LUBOS MITAS, HELENA MITASOVA, DIANE SZAFONI, DOUGLAS M. JOHNSTON
National Center for Supercomputing Applications and Geographic Modeling Systems Laboratory, University of Illinois at Urbana-Champaign


The problem was fixed in Spatial Analyst version 1.1 which was released in March 1998, therefore the comment is relevant only for previous versions of ArcView Spatial Analyst.

Introduction

The ArcView Spatial Analyst tutorial includes an interesting application for a large corporate farmer, illustrating the creation and analysis of surface data. Spline interpolation is used in the examples and several raster maps are created from the given point data sets. All of these maps have significant anisotropy in the N-S direction. We have run several experiments and comparisons in an effort to find the reason for this anisotropy with the following results.

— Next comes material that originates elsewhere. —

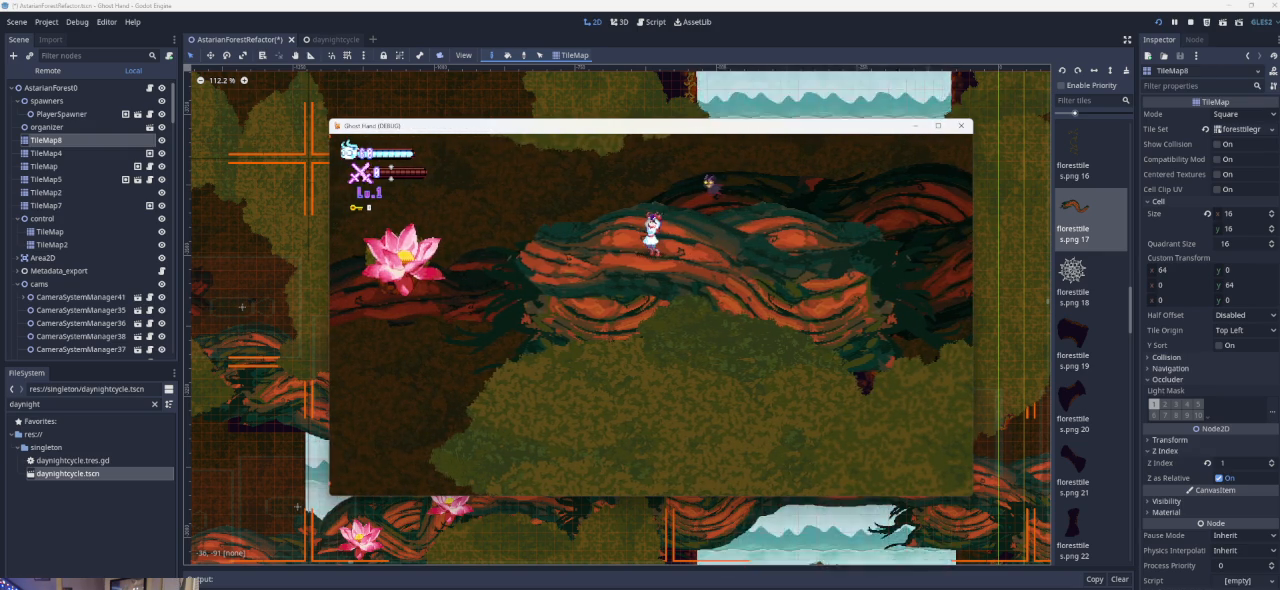
{"buttons": [], "left_stick": "left", "events": [[200, "left_stick", "left"]]}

Interpolation of potassium from ArcView Spatial Analyst p. 22-24

Soil potassium content was measured in 74 points and interpolated to a raster map using regularized spline. There is no indication in the manual that an anisotropy in N-S direction is present in the modeled phenomena, however, the result of ArcView spline interpolation shows such anisotropy, while the results of other functions (e.g. IDW) don't. This indicates a possible bug or impropper implementation of the spline interpolation function.

The artificial anisotropy can be illustrated by comparison of contour maps and surfaces interpolated by:


Interpolation of organic matter from ArcView Spatial Analyst p. 59-60

We have done a similar comparison with the data representing organic matter:

with similar results, indicating artificial anisotropy introduced by the spline function in ArcView.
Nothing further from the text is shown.